I don't have any specific plans to use it, but I think Pkarr can help Yggdrassil, and I would be happy to help the Yggdrassil team or anyone who wants to hack them together. 

We already can use upnp or hole punching to run servers from anywhere, but Pkarr is not suited for records that change often (caching and TTL is important for scaling) so anything that allows servers to have stable endpoints is welcome. 

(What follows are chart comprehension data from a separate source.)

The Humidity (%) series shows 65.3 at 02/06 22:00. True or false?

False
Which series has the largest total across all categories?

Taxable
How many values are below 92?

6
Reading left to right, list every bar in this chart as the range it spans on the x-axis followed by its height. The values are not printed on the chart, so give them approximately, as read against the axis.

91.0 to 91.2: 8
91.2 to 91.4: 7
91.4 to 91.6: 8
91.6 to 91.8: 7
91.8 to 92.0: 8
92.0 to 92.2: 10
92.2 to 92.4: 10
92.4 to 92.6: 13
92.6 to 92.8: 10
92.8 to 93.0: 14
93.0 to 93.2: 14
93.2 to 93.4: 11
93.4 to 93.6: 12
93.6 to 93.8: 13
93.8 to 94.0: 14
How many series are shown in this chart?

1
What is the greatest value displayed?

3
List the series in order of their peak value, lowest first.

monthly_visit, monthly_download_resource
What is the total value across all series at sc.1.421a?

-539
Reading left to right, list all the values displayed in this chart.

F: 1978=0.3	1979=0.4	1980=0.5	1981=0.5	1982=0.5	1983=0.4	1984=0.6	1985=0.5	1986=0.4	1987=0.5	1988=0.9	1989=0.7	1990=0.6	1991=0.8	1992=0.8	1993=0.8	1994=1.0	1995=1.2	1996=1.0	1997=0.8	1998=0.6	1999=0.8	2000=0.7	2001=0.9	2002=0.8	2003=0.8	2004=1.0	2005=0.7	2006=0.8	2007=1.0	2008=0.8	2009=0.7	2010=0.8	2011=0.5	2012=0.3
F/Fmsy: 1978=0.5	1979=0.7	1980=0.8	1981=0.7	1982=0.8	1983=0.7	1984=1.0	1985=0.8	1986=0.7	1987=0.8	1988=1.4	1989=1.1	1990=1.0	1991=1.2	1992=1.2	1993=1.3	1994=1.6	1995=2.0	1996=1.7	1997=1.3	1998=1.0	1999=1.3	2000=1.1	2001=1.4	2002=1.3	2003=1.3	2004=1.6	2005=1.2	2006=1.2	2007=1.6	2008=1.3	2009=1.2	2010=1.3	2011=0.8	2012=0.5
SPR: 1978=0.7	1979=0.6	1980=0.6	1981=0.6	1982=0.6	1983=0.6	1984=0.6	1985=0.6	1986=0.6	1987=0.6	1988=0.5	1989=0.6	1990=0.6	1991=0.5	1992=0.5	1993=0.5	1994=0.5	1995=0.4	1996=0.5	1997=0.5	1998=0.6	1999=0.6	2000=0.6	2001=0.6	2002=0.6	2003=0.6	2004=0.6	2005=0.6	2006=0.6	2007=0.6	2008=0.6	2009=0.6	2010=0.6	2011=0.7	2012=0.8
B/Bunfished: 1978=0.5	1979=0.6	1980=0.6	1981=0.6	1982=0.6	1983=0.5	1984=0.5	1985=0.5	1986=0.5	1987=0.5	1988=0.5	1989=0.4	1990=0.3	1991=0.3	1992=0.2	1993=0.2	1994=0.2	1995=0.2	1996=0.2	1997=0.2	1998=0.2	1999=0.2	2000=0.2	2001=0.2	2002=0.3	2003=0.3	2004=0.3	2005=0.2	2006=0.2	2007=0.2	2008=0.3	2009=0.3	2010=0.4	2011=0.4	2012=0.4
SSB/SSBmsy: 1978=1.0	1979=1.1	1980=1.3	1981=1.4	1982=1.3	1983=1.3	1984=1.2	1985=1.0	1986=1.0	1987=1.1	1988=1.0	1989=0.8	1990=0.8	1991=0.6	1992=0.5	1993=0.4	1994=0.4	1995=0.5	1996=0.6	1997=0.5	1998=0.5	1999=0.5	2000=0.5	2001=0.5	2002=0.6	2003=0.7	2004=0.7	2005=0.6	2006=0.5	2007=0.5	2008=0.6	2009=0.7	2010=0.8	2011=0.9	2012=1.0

 Yes, exactly. They can work as complements. 
 wasn't that the idea of remotestorage too? 
 Pubky is definitely inspired by RemoteStorage and the general Unhosted.org philosophy. I believe we do things that RemoteStorage does not do though. Most importantly; Pkarr instead of web fingers, and the paginated listing API making Pubky an ordered key value store, not just a filesystem.  
 how do you envision it happening? like how are users going to authenticate from a random webapp in order to read or write to their backend? 
 we are further ahead from vision, we have an e2e example in pubky-core repo. And it is all specced out here https://pubky.github.io/pubky-core/spec/auth.html

Long story short; the web app asks the user for specific capabilities, the user approves by sending a signed token to the web app (using httprelay.io) then that web app uses this signed token to sign in to the user homeserver and get a good old session cookie with only the capabilities that the user approved  
 Webfinger was by far the weakest part in the stack.  So many mistakes like spinning up a new URI scheme, inventing a new JSON format, and moving away from its original use case.   
 FWIW the inventor of unhosted/remotestorage, now works on Solid.  I remember going to the first unhosted meetups over 10 years ago, and still know one of the team.  But after a decade it's yet to take off in a major way, and newer solutions have come along.